Top of Data section

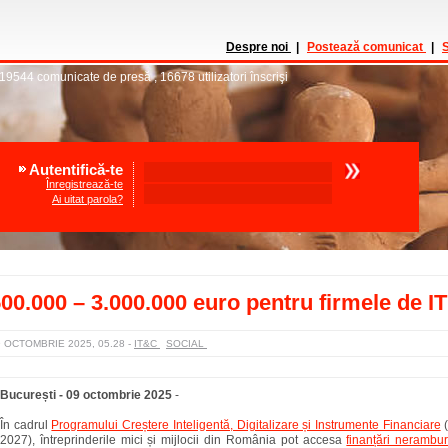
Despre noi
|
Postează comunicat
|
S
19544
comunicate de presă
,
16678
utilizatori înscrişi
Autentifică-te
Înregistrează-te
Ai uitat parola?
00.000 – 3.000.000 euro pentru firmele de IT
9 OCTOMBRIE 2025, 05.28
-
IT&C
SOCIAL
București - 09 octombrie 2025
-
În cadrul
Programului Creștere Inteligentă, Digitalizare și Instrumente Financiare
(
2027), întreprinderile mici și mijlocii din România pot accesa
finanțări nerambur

Bottom of Data section

Work item:
Please copy out every line of text in the listing above without changing anything, and leave the pictures out of your answer.

Solved exercise:
Despre noi
|
Postează comunicat
|
S
19544
comunicate de presă
,
16678
utilizatori înscrişi
Autentifică-te
Înregistrează-te
Ai uitat parola?
00.000 – 3.000.000 euro pentru firmele de IT
9 OCTOMBRIE 2025, 05.28
-
IT&C
SOCIAL
București - 09 octombrie 2025
-
În cadrul
Programului Creștere Inteligentă, Digitalizare și Instrumente Financiare
(
2027), întreprinderile mici și mijlocii din România pot accesa
finanțări nerambur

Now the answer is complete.